Records to process -

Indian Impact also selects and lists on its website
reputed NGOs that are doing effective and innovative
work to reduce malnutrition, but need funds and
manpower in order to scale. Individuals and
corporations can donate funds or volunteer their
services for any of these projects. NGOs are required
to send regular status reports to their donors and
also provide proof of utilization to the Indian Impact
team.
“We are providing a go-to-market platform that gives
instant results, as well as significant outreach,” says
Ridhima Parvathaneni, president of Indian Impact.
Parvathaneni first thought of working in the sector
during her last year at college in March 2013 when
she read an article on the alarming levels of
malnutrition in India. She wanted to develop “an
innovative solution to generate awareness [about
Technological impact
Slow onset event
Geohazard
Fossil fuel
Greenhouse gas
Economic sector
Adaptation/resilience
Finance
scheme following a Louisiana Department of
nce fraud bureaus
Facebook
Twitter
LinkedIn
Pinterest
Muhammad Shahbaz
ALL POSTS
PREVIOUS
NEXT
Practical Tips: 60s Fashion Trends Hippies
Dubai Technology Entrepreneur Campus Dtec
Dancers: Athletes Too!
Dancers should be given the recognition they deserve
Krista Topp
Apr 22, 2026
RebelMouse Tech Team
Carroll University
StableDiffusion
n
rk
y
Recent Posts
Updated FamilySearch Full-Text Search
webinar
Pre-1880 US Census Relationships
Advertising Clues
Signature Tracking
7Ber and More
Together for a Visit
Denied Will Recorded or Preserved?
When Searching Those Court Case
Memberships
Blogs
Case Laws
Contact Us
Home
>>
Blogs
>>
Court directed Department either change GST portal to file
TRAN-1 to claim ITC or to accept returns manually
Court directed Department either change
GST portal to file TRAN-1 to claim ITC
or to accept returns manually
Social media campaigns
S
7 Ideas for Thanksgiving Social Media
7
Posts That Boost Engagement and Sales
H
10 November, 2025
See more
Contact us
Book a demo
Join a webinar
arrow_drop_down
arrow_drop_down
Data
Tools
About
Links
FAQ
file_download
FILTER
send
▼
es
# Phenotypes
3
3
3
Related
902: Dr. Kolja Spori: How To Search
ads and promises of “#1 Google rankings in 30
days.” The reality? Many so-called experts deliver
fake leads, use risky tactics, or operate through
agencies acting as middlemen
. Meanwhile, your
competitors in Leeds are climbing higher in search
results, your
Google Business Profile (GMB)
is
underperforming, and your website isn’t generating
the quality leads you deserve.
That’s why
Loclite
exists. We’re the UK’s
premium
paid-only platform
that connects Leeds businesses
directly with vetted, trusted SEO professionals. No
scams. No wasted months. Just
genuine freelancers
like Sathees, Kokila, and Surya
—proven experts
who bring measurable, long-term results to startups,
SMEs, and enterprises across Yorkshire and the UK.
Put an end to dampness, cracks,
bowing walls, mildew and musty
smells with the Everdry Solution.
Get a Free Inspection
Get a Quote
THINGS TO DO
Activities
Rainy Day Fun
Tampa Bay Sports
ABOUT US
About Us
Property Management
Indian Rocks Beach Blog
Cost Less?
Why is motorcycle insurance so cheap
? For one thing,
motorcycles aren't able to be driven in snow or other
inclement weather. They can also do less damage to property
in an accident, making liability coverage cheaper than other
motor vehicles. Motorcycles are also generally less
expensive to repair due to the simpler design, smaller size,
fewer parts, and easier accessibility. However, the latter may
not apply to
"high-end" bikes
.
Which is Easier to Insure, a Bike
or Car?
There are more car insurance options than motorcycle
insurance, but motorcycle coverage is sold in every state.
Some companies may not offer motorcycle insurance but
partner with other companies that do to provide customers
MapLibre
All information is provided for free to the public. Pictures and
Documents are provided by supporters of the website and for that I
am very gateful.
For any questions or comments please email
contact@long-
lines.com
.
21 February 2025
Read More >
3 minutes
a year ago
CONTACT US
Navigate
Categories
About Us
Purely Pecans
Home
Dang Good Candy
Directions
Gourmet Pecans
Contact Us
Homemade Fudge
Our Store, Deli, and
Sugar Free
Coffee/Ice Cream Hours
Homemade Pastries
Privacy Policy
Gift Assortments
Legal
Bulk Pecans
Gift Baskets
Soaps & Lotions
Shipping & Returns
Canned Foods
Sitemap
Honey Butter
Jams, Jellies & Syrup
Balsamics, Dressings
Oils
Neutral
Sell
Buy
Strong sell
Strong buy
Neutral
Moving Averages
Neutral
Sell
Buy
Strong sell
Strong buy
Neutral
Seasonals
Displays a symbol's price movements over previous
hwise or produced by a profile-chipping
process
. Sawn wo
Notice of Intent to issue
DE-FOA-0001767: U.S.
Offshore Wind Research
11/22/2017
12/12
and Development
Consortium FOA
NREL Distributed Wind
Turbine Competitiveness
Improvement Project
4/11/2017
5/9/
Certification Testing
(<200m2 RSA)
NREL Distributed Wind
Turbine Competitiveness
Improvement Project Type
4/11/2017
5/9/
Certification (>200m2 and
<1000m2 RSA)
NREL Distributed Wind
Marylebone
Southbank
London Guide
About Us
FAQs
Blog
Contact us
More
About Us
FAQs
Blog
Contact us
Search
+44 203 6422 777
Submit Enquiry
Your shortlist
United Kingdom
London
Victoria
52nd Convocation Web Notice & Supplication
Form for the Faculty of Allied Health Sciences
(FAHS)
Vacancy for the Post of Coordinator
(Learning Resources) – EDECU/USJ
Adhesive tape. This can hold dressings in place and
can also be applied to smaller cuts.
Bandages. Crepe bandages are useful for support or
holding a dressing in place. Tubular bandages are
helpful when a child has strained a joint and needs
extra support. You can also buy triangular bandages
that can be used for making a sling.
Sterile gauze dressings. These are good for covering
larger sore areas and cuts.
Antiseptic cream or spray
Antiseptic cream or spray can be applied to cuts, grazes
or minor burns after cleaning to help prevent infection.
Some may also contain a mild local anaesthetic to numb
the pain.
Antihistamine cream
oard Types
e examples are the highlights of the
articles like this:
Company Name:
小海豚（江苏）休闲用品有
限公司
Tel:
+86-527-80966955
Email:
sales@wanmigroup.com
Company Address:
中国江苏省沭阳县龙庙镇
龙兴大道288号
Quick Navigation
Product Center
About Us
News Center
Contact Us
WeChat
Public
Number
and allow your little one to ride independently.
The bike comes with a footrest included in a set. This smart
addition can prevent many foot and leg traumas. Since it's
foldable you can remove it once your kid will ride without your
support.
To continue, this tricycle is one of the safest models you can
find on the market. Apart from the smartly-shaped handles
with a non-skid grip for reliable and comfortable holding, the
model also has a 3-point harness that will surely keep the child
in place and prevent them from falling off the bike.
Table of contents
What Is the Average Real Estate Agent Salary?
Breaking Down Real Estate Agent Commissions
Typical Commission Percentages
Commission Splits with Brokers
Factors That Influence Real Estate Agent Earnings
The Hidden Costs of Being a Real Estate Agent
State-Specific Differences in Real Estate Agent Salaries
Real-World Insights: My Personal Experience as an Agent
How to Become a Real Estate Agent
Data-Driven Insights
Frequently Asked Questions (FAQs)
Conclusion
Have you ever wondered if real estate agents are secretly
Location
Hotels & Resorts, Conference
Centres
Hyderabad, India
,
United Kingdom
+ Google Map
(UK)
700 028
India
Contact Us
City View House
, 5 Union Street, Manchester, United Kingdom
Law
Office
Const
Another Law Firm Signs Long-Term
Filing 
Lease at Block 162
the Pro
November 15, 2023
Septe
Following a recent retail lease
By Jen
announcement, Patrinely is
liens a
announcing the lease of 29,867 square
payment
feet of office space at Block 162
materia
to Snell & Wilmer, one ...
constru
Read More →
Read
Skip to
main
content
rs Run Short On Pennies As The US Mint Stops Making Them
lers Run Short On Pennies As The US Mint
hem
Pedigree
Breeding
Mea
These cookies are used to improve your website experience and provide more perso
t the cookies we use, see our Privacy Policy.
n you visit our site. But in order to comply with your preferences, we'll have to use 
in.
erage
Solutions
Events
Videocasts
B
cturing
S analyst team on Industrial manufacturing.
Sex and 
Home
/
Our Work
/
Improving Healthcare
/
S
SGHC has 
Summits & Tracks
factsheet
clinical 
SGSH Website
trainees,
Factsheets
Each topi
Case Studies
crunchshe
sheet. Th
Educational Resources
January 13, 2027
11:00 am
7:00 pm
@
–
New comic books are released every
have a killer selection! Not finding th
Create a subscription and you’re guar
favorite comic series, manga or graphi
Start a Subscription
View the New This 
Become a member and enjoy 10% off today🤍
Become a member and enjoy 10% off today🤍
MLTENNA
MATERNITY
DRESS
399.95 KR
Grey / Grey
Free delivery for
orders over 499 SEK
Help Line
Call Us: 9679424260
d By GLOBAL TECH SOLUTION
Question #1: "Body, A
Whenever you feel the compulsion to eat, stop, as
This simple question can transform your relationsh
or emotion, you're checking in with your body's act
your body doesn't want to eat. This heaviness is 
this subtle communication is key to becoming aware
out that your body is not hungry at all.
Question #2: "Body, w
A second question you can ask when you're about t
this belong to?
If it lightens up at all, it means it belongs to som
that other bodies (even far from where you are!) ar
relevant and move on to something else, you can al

The problem - Where in the listing does the string "either" appear? Copy every line that has it.

Your response -
Court directed Department either change GST portal to file
Court directed Department either change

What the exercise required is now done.